«(...) Os antigos gregos chamavam de idiótes aquele cidadão que não se interessava pelas discussões públicas, do Estado, que se apartava da vida política do lugar. (...)»
«Não está no gibi» é um idiotismo. Você já conhecia essa expressão? E o termo idiotismo? Explico-lhe as duas.
Entre as décadas de 60 e 70, popularizou-se a expressão «não está no gibi» para se dizer que algo é inacreditável, fantástico, impossível de ser imaginado. Os gibis – forma como os brasileiros genericamente se referem às histórias em quadrinhos (HQs) – são conhecidos por apresentarem ficções para lá de fantasiosas, especialmente as de super-heróis. Então, se um causo não está sequer nos gibis, ele é algo muito fora do comum, extraordinário.
Não faz muito sentido traduzirmos noutras línguas essa expressão ao pé da letra. Em inglês ficaria «that isn’t in a comic book» e o estrangeiro não entenderia seu real significado. Soltaria um «and so?...» e ficaria com cara de tacho. «Ao pé da letra», «cara de tacho» e «não está no gibi» são idiotismos, isto é, são locuções próprias duma língua, cuja tradução literal não faz sentido noutros idiomas.

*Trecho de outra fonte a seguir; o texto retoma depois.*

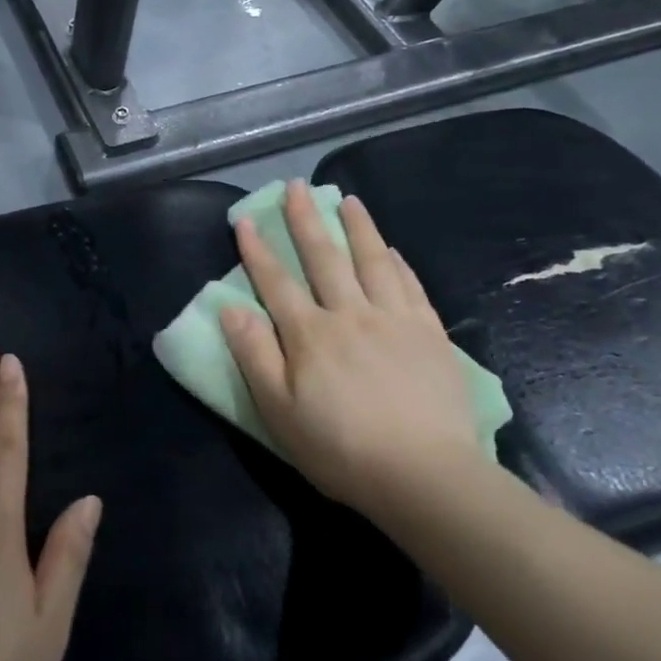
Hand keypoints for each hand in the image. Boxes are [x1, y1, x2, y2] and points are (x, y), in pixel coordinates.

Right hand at [217, 181, 481, 517]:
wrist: (424, 474)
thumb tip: (231, 308)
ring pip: (372, 261)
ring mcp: (394, 320)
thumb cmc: (340, 448)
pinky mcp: (429, 334)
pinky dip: (397, 263)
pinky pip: (410, 287)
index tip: (244, 219)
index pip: (276, 282)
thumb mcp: (279, 411)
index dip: (257, 250)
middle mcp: (350, 314)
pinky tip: (391, 250)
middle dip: (305, 220)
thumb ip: (254, 355)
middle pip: (324, 257)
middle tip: (296, 186)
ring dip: (357, 227)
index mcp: (310, 334)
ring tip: (347, 199)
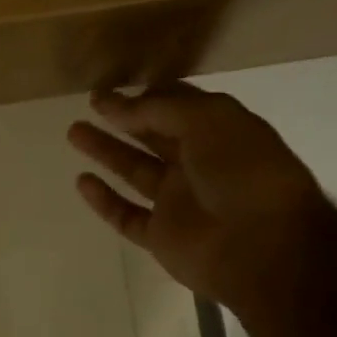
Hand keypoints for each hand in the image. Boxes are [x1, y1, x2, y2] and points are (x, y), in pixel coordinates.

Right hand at [69, 86, 335, 315]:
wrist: (262, 247)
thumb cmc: (243, 173)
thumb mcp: (207, 120)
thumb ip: (157, 108)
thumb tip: (115, 103)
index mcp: (220, 133)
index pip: (179, 107)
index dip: (147, 96)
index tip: (113, 89)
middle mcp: (200, 165)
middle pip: (153, 136)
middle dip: (123, 118)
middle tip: (90, 104)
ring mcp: (179, 202)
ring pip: (135, 171)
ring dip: (106, 151)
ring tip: (73, 132)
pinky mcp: (162, 236)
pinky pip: (126, 215)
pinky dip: (104, 200)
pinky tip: (81, 181)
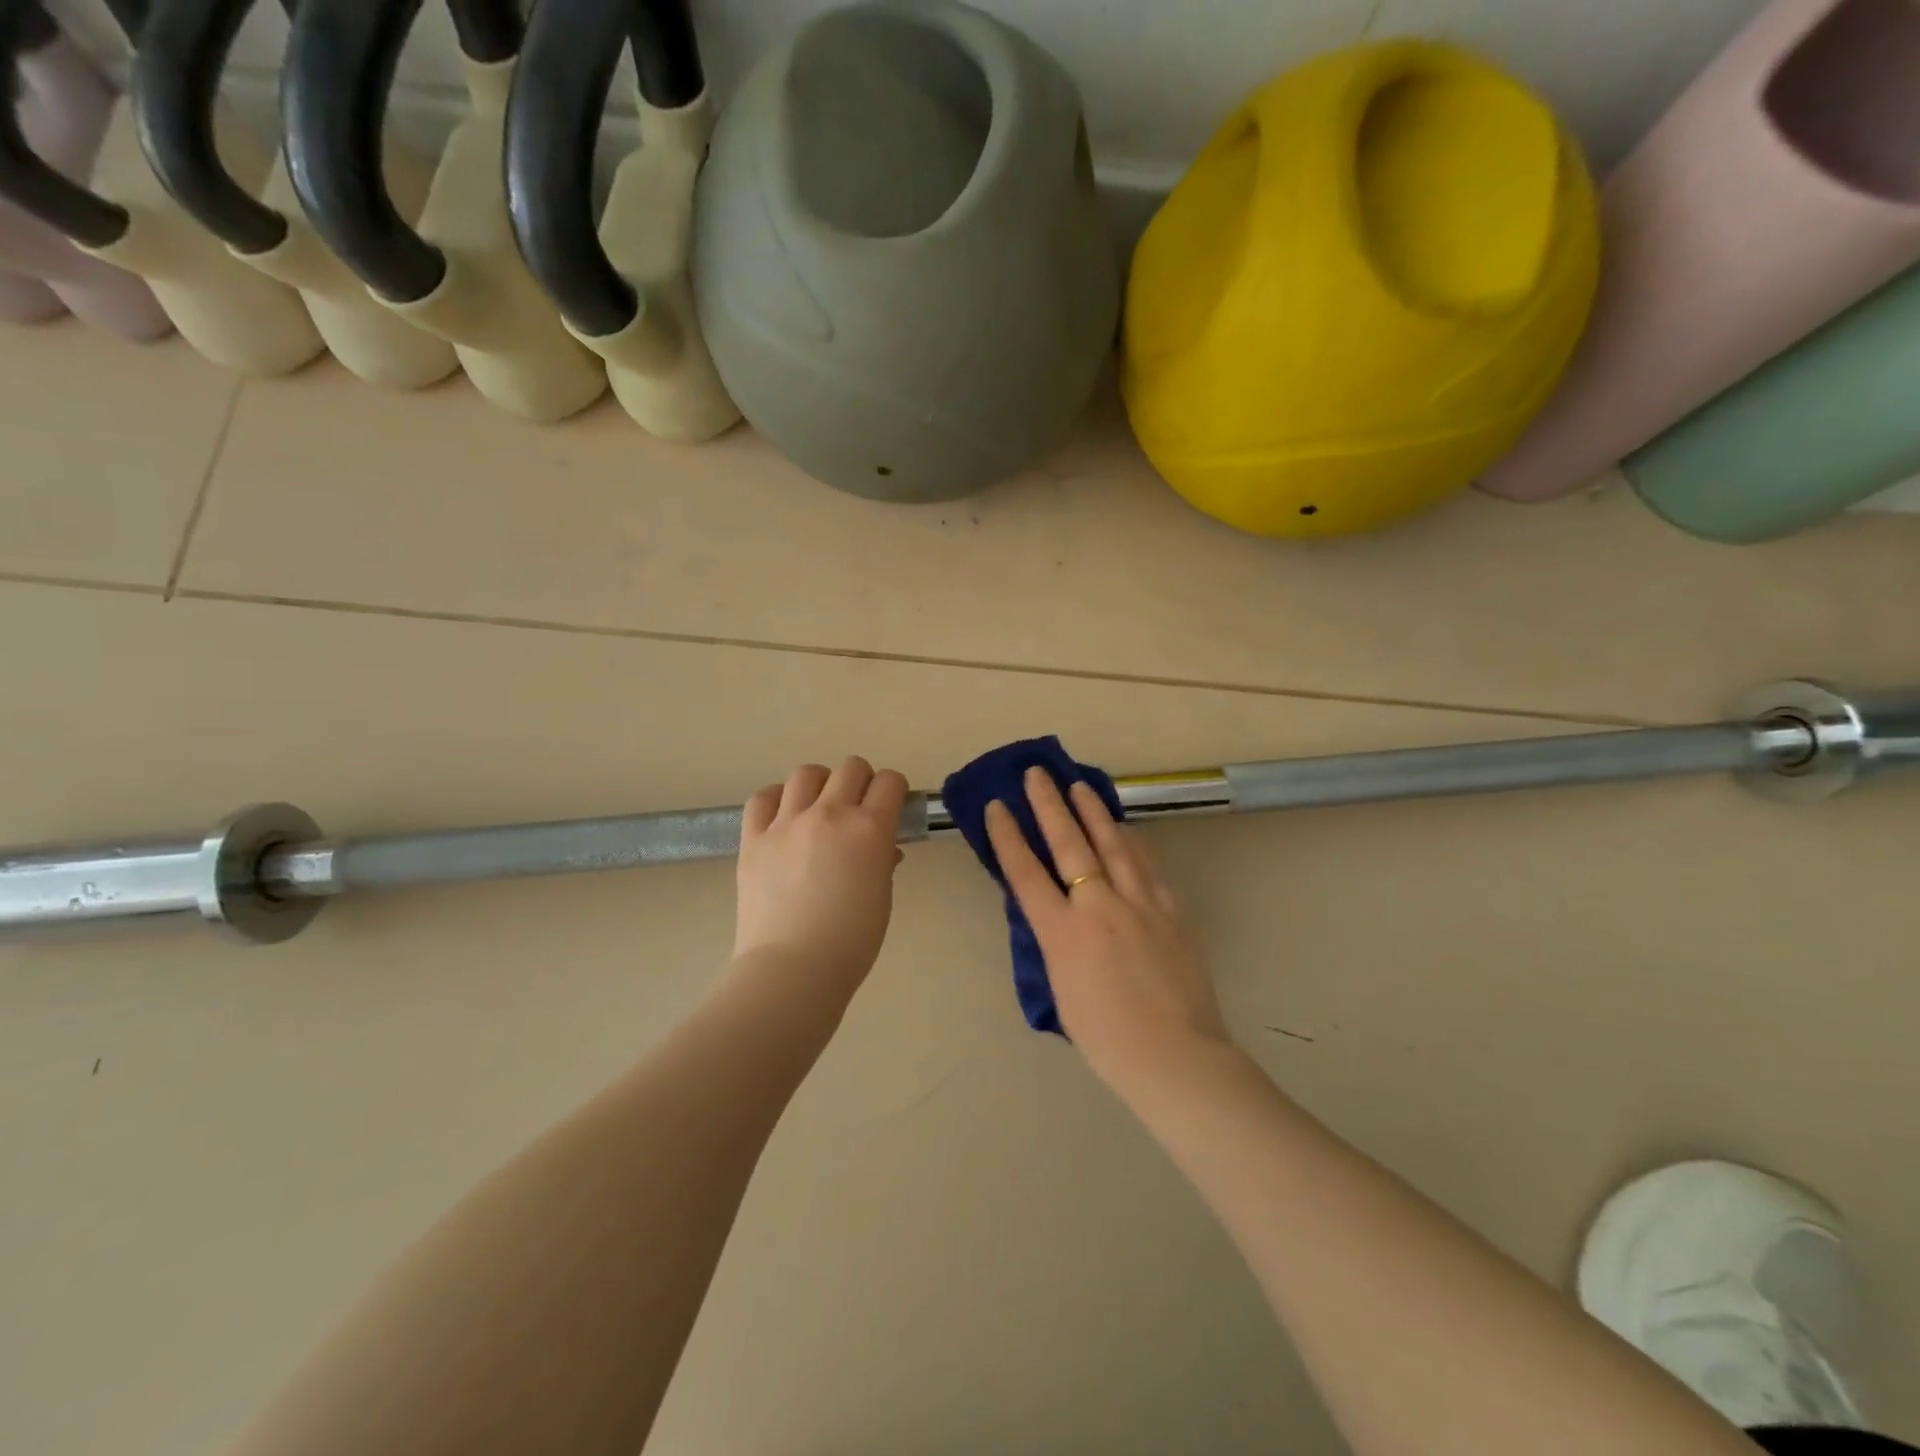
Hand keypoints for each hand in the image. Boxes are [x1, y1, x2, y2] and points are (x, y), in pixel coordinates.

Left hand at [733, 757, 909, 1000]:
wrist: (793, 969)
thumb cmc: (851, 942)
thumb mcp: (881, 897)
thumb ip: (882, 861)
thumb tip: (881, 849)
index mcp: (869, 829)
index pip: (890, 782)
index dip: (894, 791)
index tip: (890, 807)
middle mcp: (830, 814)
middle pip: (851, 767)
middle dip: (861, 782)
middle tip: (857, 808)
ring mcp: (787, 823)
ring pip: (807, 773)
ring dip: (820, 785)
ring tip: (818, 808)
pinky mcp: (754, 838)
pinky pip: (763, 797)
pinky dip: (777, 800)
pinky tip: (783, 818)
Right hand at [986, 767, 1229, 1092]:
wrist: (1176, 1057)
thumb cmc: (1107, 1039)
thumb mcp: (1061, 989)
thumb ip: (1054, 942)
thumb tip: (1048, 911)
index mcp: (1063, 934)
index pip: (1026, 873)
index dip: (1008, 836)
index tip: (998, 806)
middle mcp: (1099, 907)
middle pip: (1070, 845)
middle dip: (1049, 805)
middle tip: (1037, 773)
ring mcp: (1140, 904)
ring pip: (1114, 844)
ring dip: (1093, 812)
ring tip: (1080, 786)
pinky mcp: (1171, 910)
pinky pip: (1147, 865)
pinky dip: (1132, 842)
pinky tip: (1125, 829)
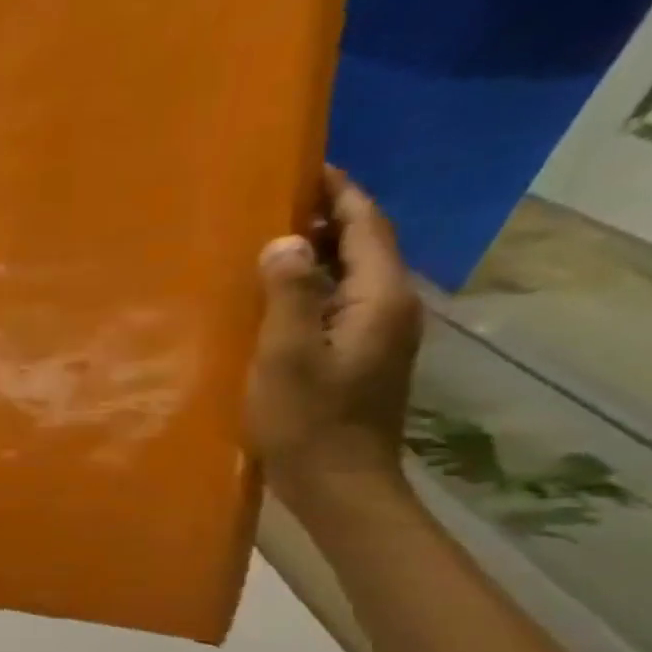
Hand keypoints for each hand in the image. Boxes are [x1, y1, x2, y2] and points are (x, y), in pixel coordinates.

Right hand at [248, 166, 422, 523]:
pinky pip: (334, 305)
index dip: (339, 193)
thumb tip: (284, 242)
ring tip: (263, 244)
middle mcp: (387, 308)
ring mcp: (374, 336)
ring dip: (313, 254)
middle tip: (269, 204)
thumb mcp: (287, 355)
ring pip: (348, 277)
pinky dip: (308, 288)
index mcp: (378, 299)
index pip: (367, 226)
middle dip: (324, 219)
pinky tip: (270, 297)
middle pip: (362, 247)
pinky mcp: (355, 358)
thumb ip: (289, 295)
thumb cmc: (307, 420)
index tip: (303, 168)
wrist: (337, 483)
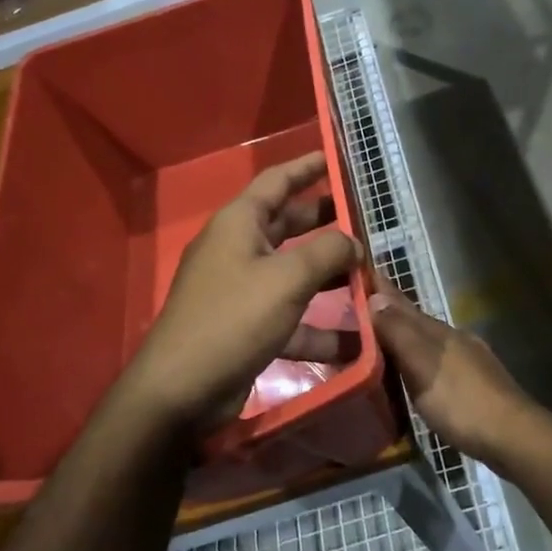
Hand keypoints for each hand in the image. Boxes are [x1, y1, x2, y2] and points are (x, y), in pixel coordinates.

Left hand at [125, 152, 362, 432]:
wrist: (179, 392)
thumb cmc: (233, 319)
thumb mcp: (287, 279)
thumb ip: (327, 253)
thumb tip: (353, 243)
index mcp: (240, 223)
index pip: (277, 181)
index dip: (307, 166)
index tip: (336, 158)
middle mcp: (239, 249)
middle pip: (289, 225)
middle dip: (327, 223)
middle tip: (365, 219)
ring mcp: (241, 290)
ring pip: (294, 273)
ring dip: (330, 278)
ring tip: (372, 278)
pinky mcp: (247, 327)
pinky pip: (290, 317)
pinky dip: (319, 326)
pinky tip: (357, 342)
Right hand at [368, 276, 541, 464]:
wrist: (512, 436)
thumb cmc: (462, 400)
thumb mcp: (424, 365)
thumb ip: (399, 333)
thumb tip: (374, 297)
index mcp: (437, 331)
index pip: (401, 303)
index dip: (381, 289)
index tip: (359, 273)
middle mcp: (452, 338)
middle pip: (413, 319)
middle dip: (387, 311)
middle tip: (357, 306)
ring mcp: (465, 360)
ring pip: (425, 340)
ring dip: (401, 335)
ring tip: (377, 337)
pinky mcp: (471, 383)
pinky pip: (434, 360)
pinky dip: (415, 358)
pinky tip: (411, 370)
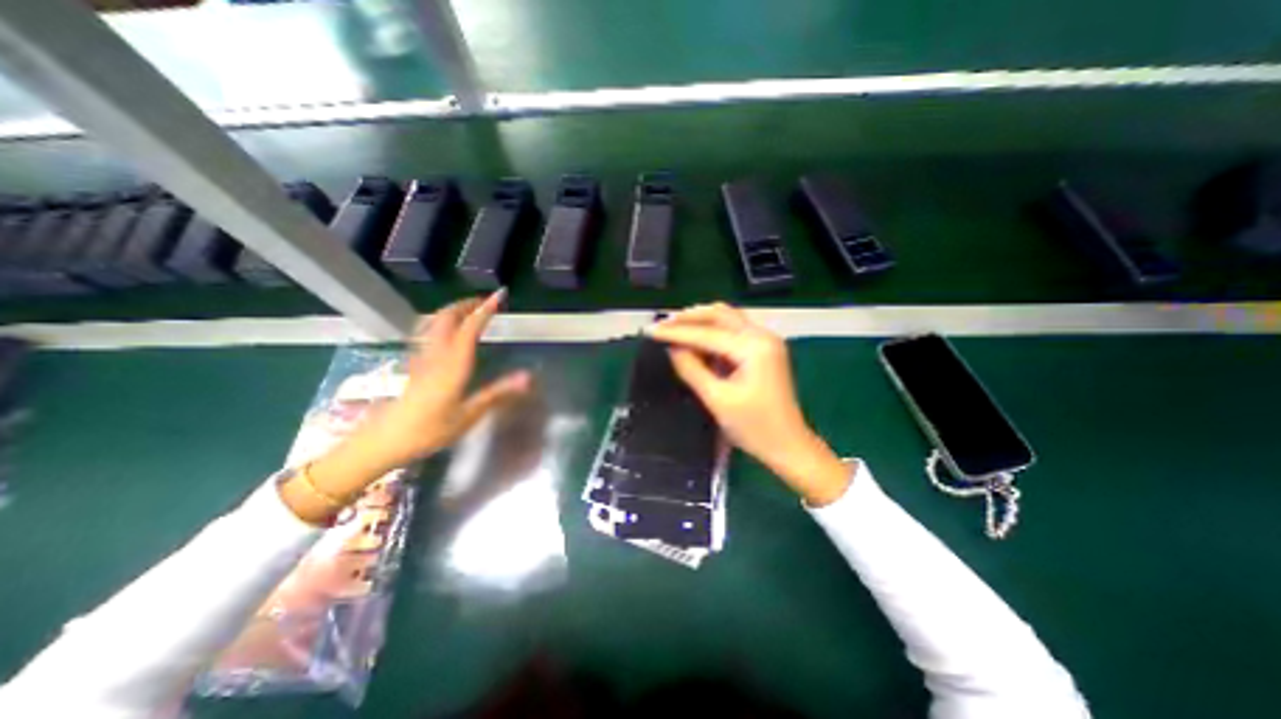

Como idiotismo lembra muito a palavra idiota, muitos linguistas preferem usar o termo idiomatismo. Idiotismo, idiota e idioma são palavras com mesma origem etimológica, são cognatas. Elas compartilham do mesmo ancestral. São tataranetas do grego antigo ídios, que significa «próprio, particular, peculiar».
Idiotismo vem de idiotismós, que significa «linguagem particular, corrente de um povo». Era o modo de falar da plebe, do povão. Também significava «dito popular» ou «expressões idiomáticas».
Veja como tudo que começa com idio- é algo voltado para si, para a sua particularidade. Idioma vem de idíoma, a língua própria de um lugar. Idiossincrasia, de idiosugkrasía, é a característica comportamental própria de um grupo ou um indivíduo. É o que a gente chama «o meu jeito de ser». Idiólatra é um sujeito que adora a si mesmo, um narcisista.
Nessa linha de raciocínio, da particularidade, os antigos gregos chamavam de idiótes aquele cidadão que não se interessava pelas discussões públicas, do Estado, que se apartava da vida política do lugar. O idiótes era um alienado das decisões políticas, um plebeu que vivia sem participação efetiva na sociedade.
Na Antiguidade, ser um idiótes não era algo tão pesado. Nada mais era que o cidadão simplório. Como a grande parte da população era composta por gente sem instrução, o termo chegou ao latim como idiota, no sentido de «ignorante, sem conhecimento».
Com o tempo, o conceito de idiota evoluiu de «sujeito simples» para «sujeito estúpido» e, depois, para «sujeito extremamente estúpido». Em português, o lexicógrafo português Raphael Bluteau definia idiota, em 1728, de um jeito muito peculiar: «aquele que não sabe contar até vinte, não sabe os nomes de seus pais, nem que idade tem, etc.»
Indo nesse sentido, dalguém sem intelecto, o médico francês Philippe Pinel trouxe o termo para a Psiquiatria. (Detalhe: é de seu sobrenome que vem a palavra pinel significando «indivíduo louco».) Pinel chamou de idiotismo o que considerava ser uma «alienação mental», um «distúrbio das funções intelectuais». Seu aluno, Étienne Esquirol substituiu, depois, idiotismo por idiotia.
Hoje, o termo médico usado é «deficiência intelectual» ou oligofrenia. A palavra idiota ficou mais como um xingamento, para se referir ao ser imbecil, tolo, babaca, bocó, néscio, paspalho, zé-ruela, tonto, pateta, tapado, boboca, jerico, palerma, abestalhado, sonso, bobalhão, toupeira, energúmeno.